■ Extrait du document
........

Il ne faut pas oublier que le Mali est un pays riche de ses mythes et de ses fortes traditions depuis les temps immémoriaux. Ce qui ne doit pas nous amener à occulter les expériences politiques du début des indépendances avec Modibo Keïta, la dictature féroce et sanguinaire du Général Moussa Traoré, dont la gouvernance a mis à genoux le pays. Un régime de tyrannie qui est l’un des plus cyniques du continent africain. Quoiqu’on dise, il y avait eu une transition réussie au Mali en 1991, qui a été portée par l’élite politique, intellectuelle du Mali et le peuple s’en est saisi, en payant cher de sa vie, pour libérer le pays de la dictature de Moussa Traoré qui, jusqu’au dernier moment, n’a pas voulu lâcher le pouvoir. Il faut bien se souvenir de ce lieutenant-colonel qui avait téléphoné au collectif de l’opposition malienne pour contribuer à la chute de Moussa Traoré et arrêter les massacres qui étaient au programme du Général président. A l’instar de tous les despotes qu’ils soient militaires ou civils, Moussa Traoré ne voulait pas céder à la pression des forces démocratiques, des syndicats, des associations et du peuple. L’officier supérieur en question, est le célèbre Amadou Toumani Touré qui n’a pas démérité, durant cette période de transition, qui avait débouché sur des élections présidentielles. Elections qui ont permis l’arrivée d’Alpha Oumar Konaré, premier président démocratiquement élu du Mali. Le processus s’est grippé quand Amadou Toumani Touré bénéficiant de l’aura de sa gestion de la transition a pris la décision de revenir sur l’arène politique et de briguer le mandat présidentiel. Il est des retours qui ne sont pas prometteurs. Et la suite est connue.
Que faut-il en retenir ?
L’expérience du Mali a fait réfléchir et a surpris tout le monde par la pédagogie de l’endormissement et l’abandon de l’armée malienne par le glorieux officier supérieur devenu Général président. Si je ne m’abuse à l’exception du Général DE Gaulle, un général président fait rarement du bien à son peuple, du moins sur le plan démocratique. C’est le cas de Mohamed Ould Abdoul Aziz, le président mauritanien, qui, pour obtenir le grade de Général, a usurpé le pouvoir et brutalement interrompu l’expérience démocratique amorcée en Mauritanie, non sans surveillance et fragilité. On voit bien que les Généraux, quel que soit leur prestige, ne peuvent pas être des promoteurs et des animateurs de la démocratie. S’ils sont bienveillants et respectueux de l’intérêt supérieur, ils peuvent veiller au bon fonctionnement des institutions de sécurité et ne pas accepter l’ingérence de leurs forces dans le processus de la vie politique dans son sens le plus élevé et le plus efficient pour l’intérêt général.

........

■ Données affichées

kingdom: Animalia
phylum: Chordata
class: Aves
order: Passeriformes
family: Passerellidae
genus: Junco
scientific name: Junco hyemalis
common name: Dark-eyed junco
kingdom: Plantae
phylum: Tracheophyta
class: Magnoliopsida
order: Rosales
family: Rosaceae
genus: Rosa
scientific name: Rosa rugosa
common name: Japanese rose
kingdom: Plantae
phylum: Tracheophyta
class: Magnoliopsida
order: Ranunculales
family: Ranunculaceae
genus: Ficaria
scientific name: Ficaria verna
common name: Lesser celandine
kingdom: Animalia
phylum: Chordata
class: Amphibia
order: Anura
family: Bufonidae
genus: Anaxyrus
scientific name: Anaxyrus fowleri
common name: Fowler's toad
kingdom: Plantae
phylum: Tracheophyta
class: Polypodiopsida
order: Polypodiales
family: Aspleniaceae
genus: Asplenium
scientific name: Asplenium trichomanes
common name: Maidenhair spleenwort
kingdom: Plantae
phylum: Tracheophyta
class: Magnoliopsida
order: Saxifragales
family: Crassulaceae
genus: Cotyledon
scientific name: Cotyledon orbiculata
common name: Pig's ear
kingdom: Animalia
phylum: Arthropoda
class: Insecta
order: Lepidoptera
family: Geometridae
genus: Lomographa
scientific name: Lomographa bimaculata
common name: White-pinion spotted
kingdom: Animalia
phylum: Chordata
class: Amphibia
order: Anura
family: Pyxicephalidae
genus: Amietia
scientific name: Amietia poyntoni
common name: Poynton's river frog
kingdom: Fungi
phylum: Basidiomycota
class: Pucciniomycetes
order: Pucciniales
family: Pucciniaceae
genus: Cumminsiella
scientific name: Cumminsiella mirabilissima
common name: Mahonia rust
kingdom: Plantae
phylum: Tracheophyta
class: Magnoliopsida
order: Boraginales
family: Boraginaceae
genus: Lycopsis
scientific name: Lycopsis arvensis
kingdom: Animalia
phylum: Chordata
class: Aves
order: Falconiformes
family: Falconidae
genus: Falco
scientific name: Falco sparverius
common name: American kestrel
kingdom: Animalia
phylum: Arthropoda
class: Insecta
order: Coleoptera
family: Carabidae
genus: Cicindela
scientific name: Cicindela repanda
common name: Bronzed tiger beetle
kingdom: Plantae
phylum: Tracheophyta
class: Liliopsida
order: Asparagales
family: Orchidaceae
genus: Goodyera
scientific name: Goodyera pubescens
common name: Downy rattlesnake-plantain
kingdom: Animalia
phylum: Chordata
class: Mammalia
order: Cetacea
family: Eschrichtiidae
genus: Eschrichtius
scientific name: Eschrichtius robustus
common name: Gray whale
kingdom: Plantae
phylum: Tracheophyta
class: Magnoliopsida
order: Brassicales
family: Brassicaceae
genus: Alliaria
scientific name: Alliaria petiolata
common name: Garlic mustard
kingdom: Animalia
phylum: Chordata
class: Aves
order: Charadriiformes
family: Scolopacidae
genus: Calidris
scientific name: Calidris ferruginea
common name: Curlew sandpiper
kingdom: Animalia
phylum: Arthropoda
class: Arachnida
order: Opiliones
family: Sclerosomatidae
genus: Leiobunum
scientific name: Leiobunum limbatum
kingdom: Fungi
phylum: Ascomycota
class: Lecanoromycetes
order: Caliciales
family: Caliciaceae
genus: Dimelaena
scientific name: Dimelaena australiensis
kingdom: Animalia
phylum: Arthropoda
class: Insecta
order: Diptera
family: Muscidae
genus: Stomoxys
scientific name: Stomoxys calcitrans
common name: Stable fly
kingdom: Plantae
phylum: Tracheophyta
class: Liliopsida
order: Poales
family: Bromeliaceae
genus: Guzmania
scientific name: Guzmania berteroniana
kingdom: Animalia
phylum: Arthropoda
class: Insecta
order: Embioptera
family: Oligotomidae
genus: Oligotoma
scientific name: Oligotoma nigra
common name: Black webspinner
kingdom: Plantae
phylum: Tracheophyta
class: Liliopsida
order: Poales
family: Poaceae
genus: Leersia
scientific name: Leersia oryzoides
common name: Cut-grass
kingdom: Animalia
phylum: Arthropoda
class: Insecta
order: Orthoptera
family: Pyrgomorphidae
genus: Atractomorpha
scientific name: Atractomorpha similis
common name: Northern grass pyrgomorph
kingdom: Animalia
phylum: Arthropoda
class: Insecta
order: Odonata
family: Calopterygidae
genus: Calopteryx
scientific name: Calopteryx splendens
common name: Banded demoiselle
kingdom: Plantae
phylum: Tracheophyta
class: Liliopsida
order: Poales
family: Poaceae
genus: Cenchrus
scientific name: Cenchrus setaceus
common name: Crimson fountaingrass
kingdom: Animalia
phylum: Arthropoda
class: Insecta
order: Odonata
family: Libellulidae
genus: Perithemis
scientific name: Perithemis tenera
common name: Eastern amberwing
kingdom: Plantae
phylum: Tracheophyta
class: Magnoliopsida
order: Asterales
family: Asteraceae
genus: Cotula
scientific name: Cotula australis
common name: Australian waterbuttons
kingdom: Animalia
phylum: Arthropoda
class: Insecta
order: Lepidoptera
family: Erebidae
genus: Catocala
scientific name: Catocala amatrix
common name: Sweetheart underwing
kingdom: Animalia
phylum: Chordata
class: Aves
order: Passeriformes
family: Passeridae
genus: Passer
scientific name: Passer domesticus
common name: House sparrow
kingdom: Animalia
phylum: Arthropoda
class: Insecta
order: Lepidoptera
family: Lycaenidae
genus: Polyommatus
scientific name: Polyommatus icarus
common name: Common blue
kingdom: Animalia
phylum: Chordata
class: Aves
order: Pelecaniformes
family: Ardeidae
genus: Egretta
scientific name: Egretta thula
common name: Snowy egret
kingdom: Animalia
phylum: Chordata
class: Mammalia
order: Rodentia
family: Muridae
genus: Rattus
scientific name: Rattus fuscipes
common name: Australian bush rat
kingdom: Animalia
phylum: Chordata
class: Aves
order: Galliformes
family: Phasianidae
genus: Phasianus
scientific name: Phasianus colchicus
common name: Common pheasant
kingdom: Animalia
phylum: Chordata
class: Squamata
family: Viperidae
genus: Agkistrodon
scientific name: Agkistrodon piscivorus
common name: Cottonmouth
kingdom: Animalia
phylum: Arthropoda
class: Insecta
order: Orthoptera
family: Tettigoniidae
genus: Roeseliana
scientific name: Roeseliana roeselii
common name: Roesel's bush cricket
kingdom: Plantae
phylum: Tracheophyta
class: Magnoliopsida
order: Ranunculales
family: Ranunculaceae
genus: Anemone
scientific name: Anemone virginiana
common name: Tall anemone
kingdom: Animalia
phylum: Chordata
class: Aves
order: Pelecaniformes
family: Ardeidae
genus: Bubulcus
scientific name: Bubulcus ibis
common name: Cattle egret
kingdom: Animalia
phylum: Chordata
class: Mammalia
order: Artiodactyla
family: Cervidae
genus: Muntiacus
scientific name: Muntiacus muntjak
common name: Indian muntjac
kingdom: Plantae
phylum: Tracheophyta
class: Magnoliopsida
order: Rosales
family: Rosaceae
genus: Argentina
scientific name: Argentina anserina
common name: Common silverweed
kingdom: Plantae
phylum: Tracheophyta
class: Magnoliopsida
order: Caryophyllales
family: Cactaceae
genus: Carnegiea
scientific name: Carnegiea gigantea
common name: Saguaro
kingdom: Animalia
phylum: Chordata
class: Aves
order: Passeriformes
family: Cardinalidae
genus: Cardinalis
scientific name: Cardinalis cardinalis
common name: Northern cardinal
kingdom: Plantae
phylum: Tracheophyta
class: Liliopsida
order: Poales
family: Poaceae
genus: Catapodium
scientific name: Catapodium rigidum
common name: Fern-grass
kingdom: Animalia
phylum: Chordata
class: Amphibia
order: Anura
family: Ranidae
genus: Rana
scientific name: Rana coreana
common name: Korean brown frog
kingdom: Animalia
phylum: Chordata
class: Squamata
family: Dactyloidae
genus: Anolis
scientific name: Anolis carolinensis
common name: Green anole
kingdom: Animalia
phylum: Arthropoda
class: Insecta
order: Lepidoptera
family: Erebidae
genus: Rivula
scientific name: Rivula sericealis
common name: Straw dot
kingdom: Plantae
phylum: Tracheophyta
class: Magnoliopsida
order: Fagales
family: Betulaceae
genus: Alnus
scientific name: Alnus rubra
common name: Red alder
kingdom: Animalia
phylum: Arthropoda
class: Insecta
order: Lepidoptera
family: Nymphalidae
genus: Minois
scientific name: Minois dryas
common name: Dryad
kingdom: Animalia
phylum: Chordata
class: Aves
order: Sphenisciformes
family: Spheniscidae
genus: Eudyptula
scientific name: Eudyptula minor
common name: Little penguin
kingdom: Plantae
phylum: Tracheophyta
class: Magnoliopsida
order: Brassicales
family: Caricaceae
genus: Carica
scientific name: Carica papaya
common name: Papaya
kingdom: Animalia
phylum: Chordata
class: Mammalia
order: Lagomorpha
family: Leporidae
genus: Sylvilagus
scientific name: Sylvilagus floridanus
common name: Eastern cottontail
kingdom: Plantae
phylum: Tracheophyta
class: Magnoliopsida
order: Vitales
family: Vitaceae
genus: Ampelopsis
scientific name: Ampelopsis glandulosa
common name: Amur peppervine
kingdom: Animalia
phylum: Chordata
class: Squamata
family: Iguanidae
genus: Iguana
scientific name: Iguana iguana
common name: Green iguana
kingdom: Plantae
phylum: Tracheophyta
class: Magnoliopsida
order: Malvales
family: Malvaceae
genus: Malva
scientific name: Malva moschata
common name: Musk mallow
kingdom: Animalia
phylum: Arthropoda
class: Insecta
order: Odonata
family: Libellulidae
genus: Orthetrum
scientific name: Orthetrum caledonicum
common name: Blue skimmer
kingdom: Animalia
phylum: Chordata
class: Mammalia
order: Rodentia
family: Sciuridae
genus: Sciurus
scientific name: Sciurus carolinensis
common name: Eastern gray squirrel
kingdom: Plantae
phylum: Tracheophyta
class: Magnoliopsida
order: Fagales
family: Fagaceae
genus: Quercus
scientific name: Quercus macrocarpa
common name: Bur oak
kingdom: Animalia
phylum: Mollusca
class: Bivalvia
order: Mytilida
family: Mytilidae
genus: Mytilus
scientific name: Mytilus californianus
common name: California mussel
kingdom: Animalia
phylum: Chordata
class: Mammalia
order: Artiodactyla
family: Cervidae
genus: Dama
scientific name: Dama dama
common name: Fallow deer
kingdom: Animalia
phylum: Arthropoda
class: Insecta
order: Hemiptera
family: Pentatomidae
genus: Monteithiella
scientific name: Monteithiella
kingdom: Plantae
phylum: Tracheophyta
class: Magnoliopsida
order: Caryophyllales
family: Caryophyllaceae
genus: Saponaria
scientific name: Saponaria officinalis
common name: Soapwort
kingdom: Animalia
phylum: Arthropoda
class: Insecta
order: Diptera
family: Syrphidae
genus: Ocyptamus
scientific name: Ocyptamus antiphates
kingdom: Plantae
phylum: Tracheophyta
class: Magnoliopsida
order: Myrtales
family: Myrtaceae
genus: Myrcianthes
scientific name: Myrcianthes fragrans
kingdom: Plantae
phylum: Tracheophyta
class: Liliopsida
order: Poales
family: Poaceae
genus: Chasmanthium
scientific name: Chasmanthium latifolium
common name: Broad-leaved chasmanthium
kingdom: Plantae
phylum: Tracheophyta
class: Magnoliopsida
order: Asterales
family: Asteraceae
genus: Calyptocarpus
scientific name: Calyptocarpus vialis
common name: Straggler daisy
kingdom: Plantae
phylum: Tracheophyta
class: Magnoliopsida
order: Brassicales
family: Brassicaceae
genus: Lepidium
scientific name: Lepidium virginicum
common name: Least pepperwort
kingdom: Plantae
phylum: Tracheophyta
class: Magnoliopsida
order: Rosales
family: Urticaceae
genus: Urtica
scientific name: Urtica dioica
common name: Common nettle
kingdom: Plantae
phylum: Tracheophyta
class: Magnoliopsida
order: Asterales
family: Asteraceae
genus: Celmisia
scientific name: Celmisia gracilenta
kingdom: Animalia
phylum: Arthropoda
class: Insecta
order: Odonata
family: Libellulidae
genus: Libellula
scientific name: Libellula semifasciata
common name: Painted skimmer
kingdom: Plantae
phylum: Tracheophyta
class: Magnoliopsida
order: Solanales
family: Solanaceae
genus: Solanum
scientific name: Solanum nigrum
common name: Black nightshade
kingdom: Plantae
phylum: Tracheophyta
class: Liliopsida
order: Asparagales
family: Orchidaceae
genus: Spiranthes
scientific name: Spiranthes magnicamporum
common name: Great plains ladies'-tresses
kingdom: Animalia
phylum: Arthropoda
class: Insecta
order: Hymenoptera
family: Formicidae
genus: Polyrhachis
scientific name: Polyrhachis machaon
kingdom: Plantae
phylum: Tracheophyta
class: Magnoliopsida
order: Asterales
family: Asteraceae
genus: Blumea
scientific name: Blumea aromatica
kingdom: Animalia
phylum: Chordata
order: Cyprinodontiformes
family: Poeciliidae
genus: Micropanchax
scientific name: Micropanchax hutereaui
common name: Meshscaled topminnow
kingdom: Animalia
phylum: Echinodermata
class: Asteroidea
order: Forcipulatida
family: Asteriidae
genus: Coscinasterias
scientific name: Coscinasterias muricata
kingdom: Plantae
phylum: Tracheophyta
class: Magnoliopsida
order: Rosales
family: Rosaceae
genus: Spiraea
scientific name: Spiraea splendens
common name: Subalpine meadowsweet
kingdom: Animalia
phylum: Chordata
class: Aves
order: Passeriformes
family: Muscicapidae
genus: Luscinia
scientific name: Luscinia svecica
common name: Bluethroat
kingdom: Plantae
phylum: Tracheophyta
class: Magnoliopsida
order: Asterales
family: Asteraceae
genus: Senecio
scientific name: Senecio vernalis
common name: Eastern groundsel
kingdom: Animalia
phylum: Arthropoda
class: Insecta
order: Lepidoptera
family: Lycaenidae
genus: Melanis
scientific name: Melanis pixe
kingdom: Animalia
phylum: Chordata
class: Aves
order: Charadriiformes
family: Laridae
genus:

........

■ Objectif de la tâche
Répondez aux questions suivantes à partir de l'extrait du document :
(a) Qui fut le premier président démocratiquement élu du Mali ?
(b) En quelle année une transition réussie a-t-elle eu lieu au Mali ?
(c) Quel président mauritanien est cité comme exemple de général président ?

■ Réponse complète
(a) Le premier président démocratiquement élu du Mali fut Alpha Oumar Konaré.
(b) La transition réussie a eu lieu au Mali en 1991.
(c) Le président mauritanien cité est Mohamed Ould Abdoul Aziz.